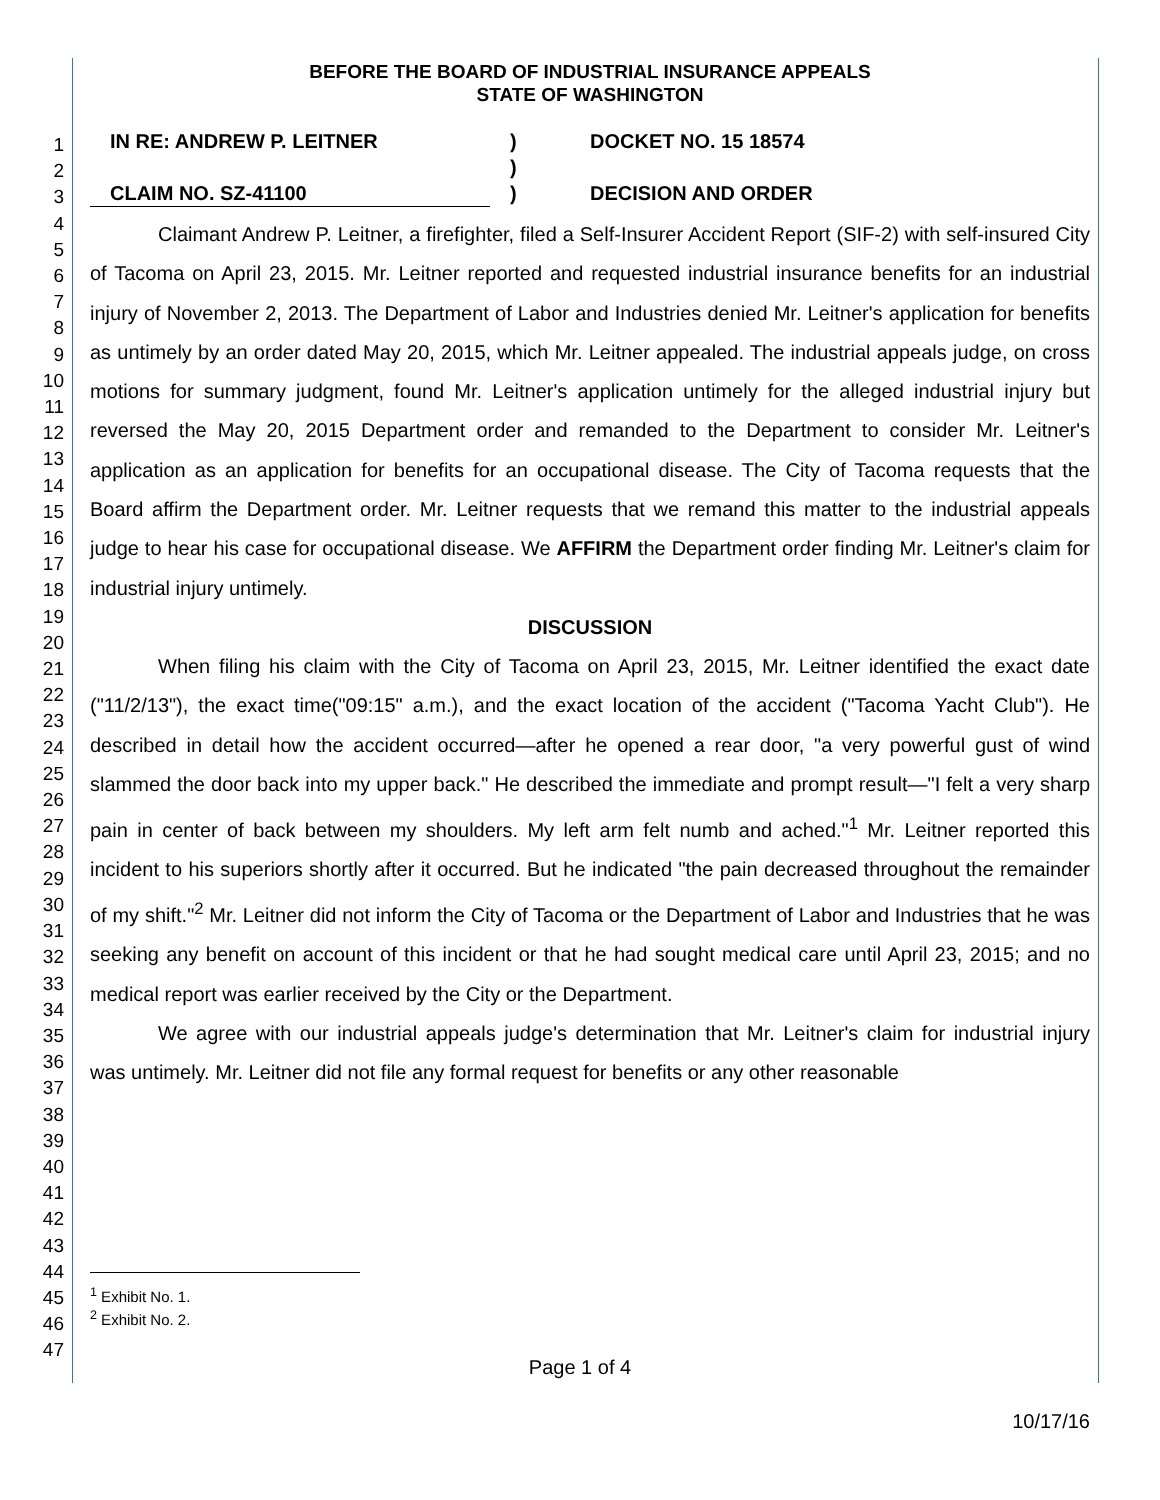1
2
3
4
5
6
7
8
9
10
11
12
13
14
15
16
17
18
19
20
21
22
23
24
25
26
27
28
29
30
31
32
33
34
35
36
37
38
39
40
41
42
43
44
45
46
47
BEFORE THE BOARD OF INDUSTRIAL INSURANCE APPEALS
STATE OF WASHINGTON
IN RE: ANDREW P. LEITNER
)
DOCKET NO. 15 18574
)
CLAIM NO. SZ-41100
)
DECISION AND ORDER
Claimant Andrew P. Leitner, a firefighter, filed a Self-Insurer Accident Report (SIF-2) with self-insured City of Tacoma on April 23, 2015. Mr. Leitner reported and requested industrial insurance benefits for an industrial injury of November 2, 2013. The Department of Labor and Industries denied Mr. Leitner's application for benefits as untimely by an order dated May 20, 2015, which Mr. Leitner appealed. The industrial appeals judge, on cross motions for summary judgment, found Mr. Leitner's application untimely for the alleged industrial injury but reversed the May 20, 2015 Department order and remanded to the Department to consider Mr. Leitner's application as an application for benefits for an occupational disease. The City of Tacoma requests that the Board affirm the Department order. Mr. Leitner requests that we remand this matter to the industrial appeals judge to hear his case for occupational disease. We AFFIRM the Department order finding Mr. Leitner's claim for industrial injury untimely.
DISCUSSION
When filing his claim with the City of Tacoma on April 23, 2015, Mr. Leitner identified the exact date ("11/2/13"), the exact time("09:15" a.m.), and the exact location of the accident ("Tacoma Yacht Club"). He described in detail how the accident occurred—after he opened a rear door, "a very powerful gust of wind slammed the door back into my upper back." He described the immediate and prompt result—"I felt a very sharp pain in center of back between my shoulders. My left arm felt numb and ached."<sup>1</sup> Mr. Leitner reported this incident to his superiors shortly after it occurred. But he indicated "the pain decreased throughout the remainder of my shift."<sup>2</sup> Mr. Leitner did not inform the City of Tacoma or the Department of Labor and Industries that he was seeking any benefit on account of this incident or that he had sought medical care until April 23, 2015; and no medical report was earlier received by the City or the Department.
We agree with our industrial appeals judge's determination that Mr. Leitner's claim for industrial injury was untimely. Mr. Leitner did not file any formal request for benefits or any other reasonable
<sup>1</sup> Exhibit No. 1.
<sup>2</sup> Exhibit No. 2.
Page 1 of 4
10/17/16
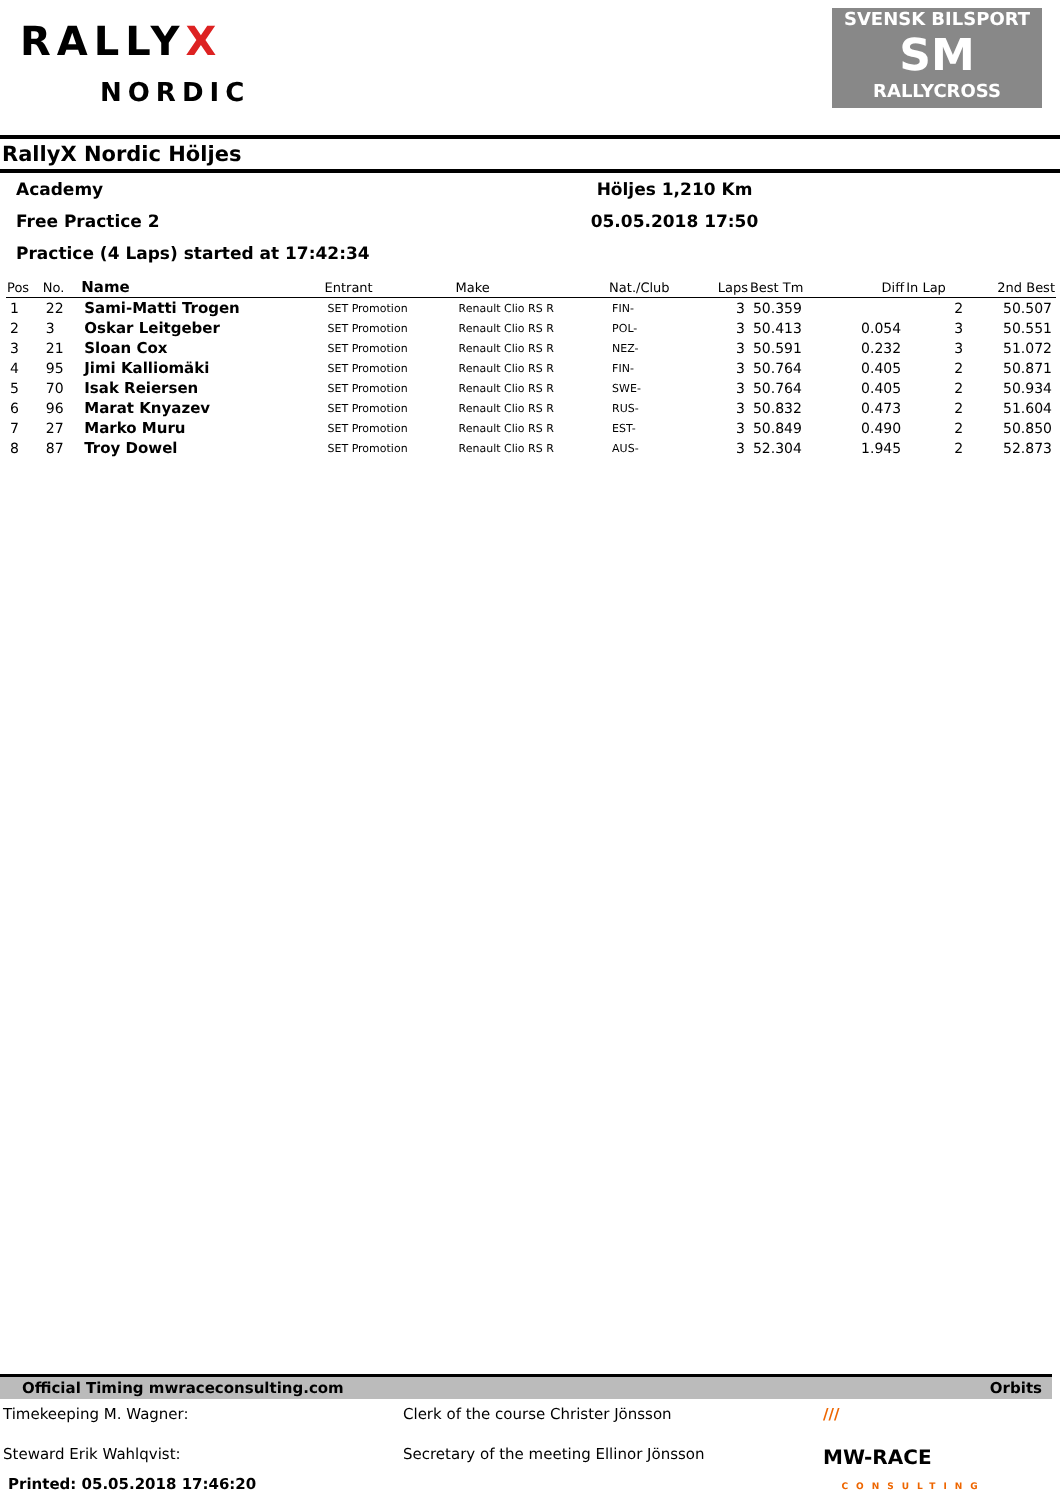RALLYX
NORDIC
SVENSK BILSPORT
SM
RALLYCROSS
RallyX Nordic Höljes
Academy Höljes 1,210 Km
Free Practice 2 05.05.2018 17:50
Practice (4 Laps) started at 17:42:34
| Pos | No. | Name | Entrant | Make | Nat./Club | Laps | Best Tm | Diff | In Lap | 2nd Best |
| --- | --- | --- | --- | --- | --- | --- | --- | --- | --- | --- |
| 1 | 22 | Sami-Matti Trogen | SET Promotion | Renault Clio RS R | FIN- | 3 | 50.359 | | 2 | 50.507 |
| 2 | 3 | Oskar Leitgeber | SET Promotion | Renault Clio RS R | POL- | 3 | 50.413 | 0.054 | 3 | 50.551 |
| 3 | 21 | Sloan Cox | SET Promotion | Renault Clio RS R | NEZ- | 3 | 50.591 | 0.232 | 3 | 51.072 |
| 4 | 95 | Jimi Kalliomäki | SET Promotion | Renault Clio RS R | FIN- | 3 | 50.764 | 0.405 | 2 | 50.871 |
| 5 | 70 | Isak Reiersen | SET Promotion | Renault Clio RS R | SWE- | 3 | 50.764 | 0.405 | 2 | 50.934 |
| 6 | 96 | Marat Knyazev | SET Promotion | Renault Clio RS R | RUS- | 3 | 50.832 | 0.473 | 2 | 51.604 |
| 7 | 27 | Marko Muru | SET Promotion | Renault Clio RS R | EST- | 3 | 50.849 | 0.490 | 2 | 50.850 |
| 8 | 87 | Troy Dowel | SET Promotion | Renault Clio RS R | AUS- | 3 | 52.304 | 1.945 | 2 | 52.873 |
Official Timing mwraceconsulting.com Orbits
Timekeeping M. Wagner: Clerk of the course Christer Jönsson ///
Steward Erik Wahlqvist: Secretary of the meeting Ellinor Jönsson MW-RACE
Printed: 05.05.2018 17:46:20 CONSULTING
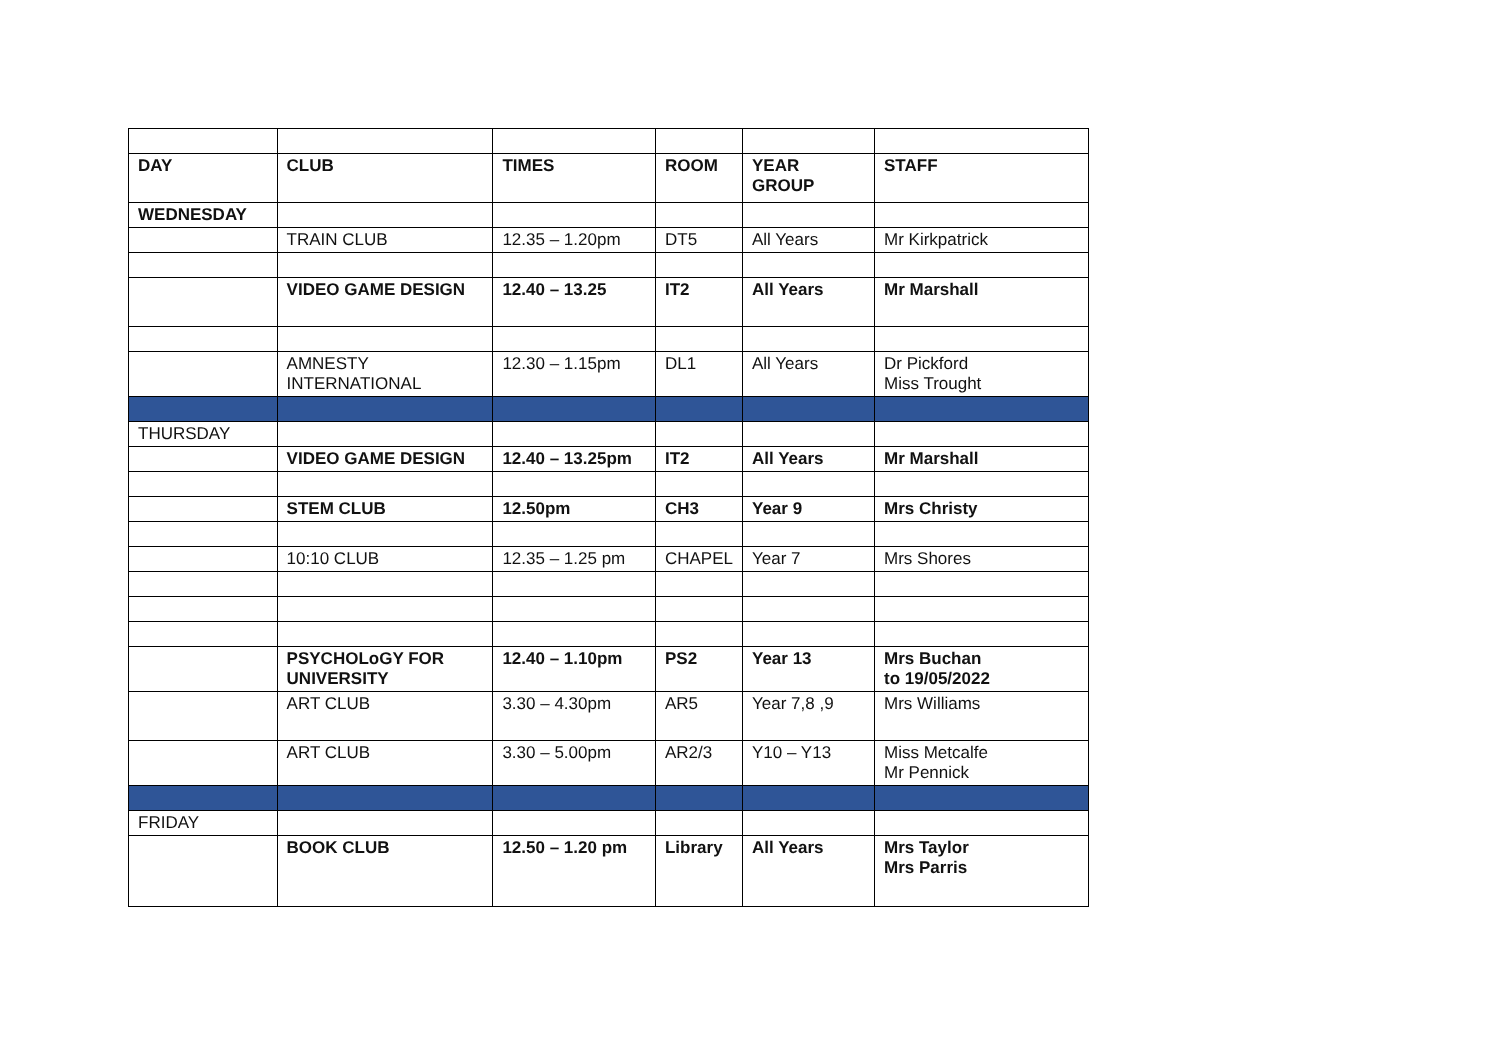| DAY | CLUB | TIMES | ROOM | YEAR GROUP | STAFF |
| WEDNESDAY | | | | | |
| | TRAIN CLUB | 12.35 – 1.20pm | DT5 | All Years | Mr Kirkpatrick |
| | VIDEO GAME DESIGN | 12.40 – 13.25 | IT2 | All Years | Mr Marshall |
| | AMNESTY INTERNATIONAL | 12.30 – 1.15pm | DL1 | All Years | Dr Pickford Miss Trought |
| THURSDAY | | | | | |
| | VIDEO GAME DESIGN | 12.40 – 13.25pm | IT2 | All Years | Mr Marshall |
| | STEM CLUB | 12.50pm | CH3 | Year 9 | Mrs Christy |
| | 10:10 CLUB | 12.35 – 1.25 pm | CHAPEL | Year 7 | Mrs Shores |
| | PSYCHOLoGY FOR UNIVERSITY | 12.40 – 1.10pm | PS2 | Year 13 | Mrs Buchan to 19/05/2022 |
| | ART CLUB | 3.30 – 4.30pm | AR5 | Year 7,8 ,9 | Mrs Williams |
| | ART CLUB | 3.30 – 5.00pm | AR2/3 | Y10 – Y13 | Miss Metcalfe Mr Pennick |
| FRIDAY | | | | | |
| | BOOK CLUB | 12.50 – 1.20 pm | Library | All Years | Mrs Taylor Mrs Parris |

*Assignment*: After reading the listing above, work out how many lines contain "GAME" and reply with that number only.

*Answer space*: 2